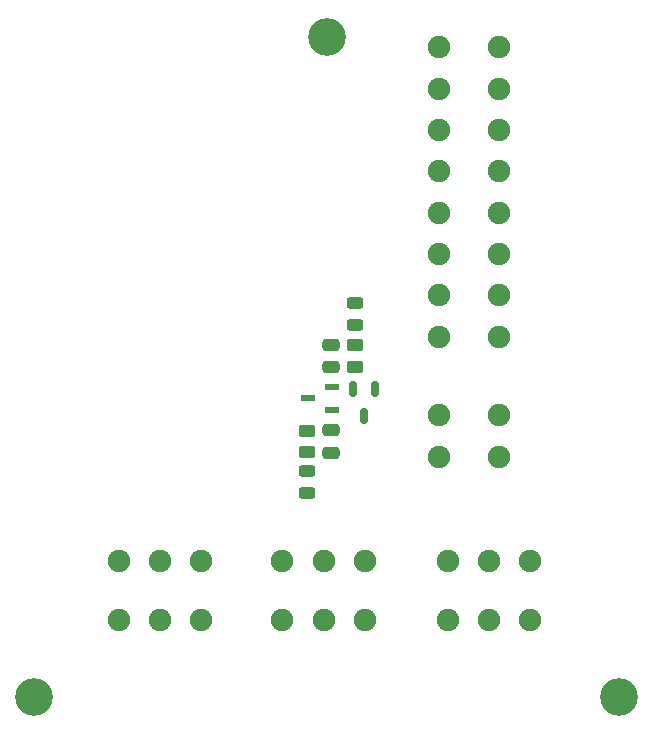
<source format=gts>
G04 #@! TF.GenerationSoftware,KiCad,Pcbnew,9.0.0*
G04 #@! TF.CreationDate,2025-02-28T23:18:11-08:00*
G04 #@! TF.ProjectId,Constellation STAR LAF V1.1,436f6e73-7465-46c6-9c61-74696f6e2053,rev?*
G04 #@! TF.SameCoordinates,Original*
G04 #@! TF.FileFunction,Soldermask,Top*
G04 #@! TF.FilePolarity,Negative*
%FSLAX46Y46*%
G04 Gerber Fmt 4.6, Leading zero omitted, Abs format (unit mm)*
G04 Created by KiCad (PCBNEW 9.0.0) date 2025-02-28 23:18:11*
%MOMM*%
%LPD*%
G01*
G04 APERTURE LIST*
G04 Aperture macros list*
%AMRoundRect*
0 Rectangle with rounded corners*
0 $1 Rounding radius*
0 $2 $3 $4 $5 $6 $7 $8 $9 X,Y pos of 4 corners*
0 Add a 4 corners polygon primitive as box body*
4,1,4,$2,$3,$4,$5,$6,$7,$8,$9,$2,$3,0*
0 Add four circle primitives for the rounded corners*
1,1,$1+$1,$2,$3*
1,1,$1+$1,$4,$5*
1,1,$1+$1,$6,$7*
1,1,$1+$1,$8,$9*
0 Add four rect primitives between the rounded corners*
20,1,$1+$1,$2,$3,$4,$5,0*
20,1,$1+$1,$4,$5,$6,$7,0*
20,1,$1+$1,$6,$7,$8,$9,0*
20,1,$1+$1,$8,$9,$2,$3,0*%
G04 Aperture macros list end*
%ADD10C,3.200000*%
%ADD11C,1.900000*%
%ADD12RoundRect,0.250000X0.450000X-0.262500X0.450000X0.262500X-0.450000X0.262500X-0.450000X-0.262500X0*%
%ADD13R,1.250000X0.600000*%
%ADD14RoundRect,0.250000X0.475000X-0.250000X0.475000X0.250000X-0.475000X0.250000X-0.475000X-0.250000X0*%
%ADD15RoundRect,0.250000X-0.450000X0.262500X-0.450000X-0.262500X0.450000X-0.262500X0.450000X0.262500X0*%
%ADD16RoundRect,0.243750X-0.456250X0.243750X-0.456250X-0.243750X0.456250X-0.243750X0.456250X0.243750X0*%
%ADD17RoundRect,0.243750X0.456250X-0.243750X0.456250X0.243750X-0.456250X0.243750X-0.456250X-0.243750X0*%
%ADD18RoundRect,0.150000X-0.150000X0.512500X-0.150000X-0.512500X0.150000X-0.512500X0.150000X0.512500X0*%
%ADD19RoundRect,0.250000X-0.475000X0.250000X-0.475000X-0.250000X0.475000X-0.250000X0.475000X0.250000X0*%
G04 APERTURE END LIST*
D10*
X78740000Y-85090000D03*
D11*
X63500000Y-64770000D03*
X68500000Y-64770000D03*
X63500000Y-61270000D03*
X68500000Y-61270000D03*
X64195000Y-73580000D03*
X64195000Y-78580000D03*
X67695000Y-73580000D03*
X67695000Y-78580000D03*
X71195001Y-73580000D03*
X71195001Y-78580000D03*
D12*
X56360000Y-57154999D03*
X56360000Y-55329999D03*
D13*
X54430000Y-60780000D03*
X54430000Y-58880000D03*
X52329999Y-59830000D03*
D14*
X54329999Y-57179999D03*
X54329999Y-55280001D03*
D10*
X29210000Y-85090000D03*
D15*
X52279999Y-62567499D03*
X52279999Y-64392499D03*
D16*
X56360000Y-51754998D03*
X56360000Y-53630000D03*
D11*
X36350000Y-73580000D03*
X36350000Y-78580000D03*
X39850000Y-73580000D03*
X39850000Y-78580000D03*
X43350001Y-73580000D03*
X43350001Y-78580000D03*
D17*
X52279999Y-67867500D03*
X52279999Y-65992498D03*
D18*
X58079998Y-59012500D03*
X56180000Y-59012500D03*
X57129999Y-61287500D03*
D11*
X63500000Y-54610000D03*
X68500000Y-54610000D03*
X63500000Y-51110000D03*
X68499999Y-51109999D03*
X63500000Y-47609998D03*
X68500000Y-47609998D03*
X63500000Y-44109997D03*
X68500000Y-44109997D03*
X63500000Y-40609997D03*
X68500000Y-40609997D03*
X63500000Y-37109997D03*
X68500000Y-37109997D03*
X63500000Y-33609996D03*
X68500000Y-33609996D03*
X63500000Y-30109995D03*
X68500000Y-30109995D03*
D19*
X54279999Y-62530000D03*
X54279999Y-64429998D03*
D11*
X50190000Y-73580000D03*
X50190000Y-78580000D03*
X53690000Y-73580000D03*
X53690000Y-78580000D03*
X57190001Y-73580000D03*
X57190001Y-78580000D03*
D10*
X53975000Y-29210000D03*
M02*

</source>
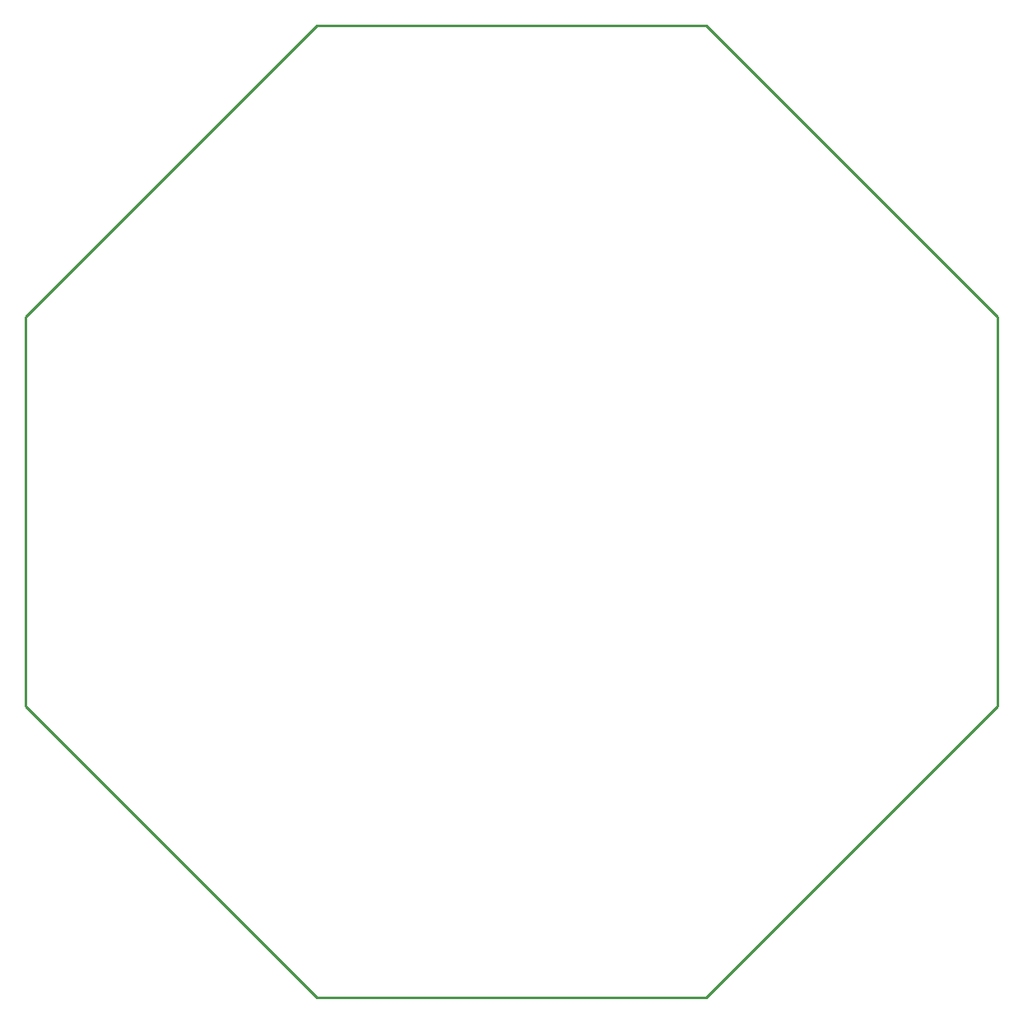
<source format=gko>
G04 Layer: BoardOutlineLayer*
G04 EasyEDA v6.5.1, 2022-09-16 22:40:58*
G04 a67cddfb3fce44daa9051d46cbbcc19f,10*
G04 Gerber Generator version 0.2*
G04 Scale: 100 percent, Rotated: No, Reflected: No *
G04 Dimensions in millimeters *
G04 leading zeros omitted , absolute positions ,4 integer and 5 decimal *
%FSLAX45Y45*%
%MOMM*%

%ADD10C,0.2540*%
D10*
X0Y7000001D02*
G01*
X2999999Y10000000D01*
X7000001Y10000000D01*
X10000000Y7000001D01*
X10000000Y2999999D01*
X7000001Y0D01*
X2999999Y0D01*
X0Y2999999D01*
X0Y7000001D01*

%LPD*%
M02*

</source>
• • • • •
About this exercise:
Every line above that includes the word "macros" should be listed.

Response area:
G04 Aperture macros list*
G04 Aperture macros list end*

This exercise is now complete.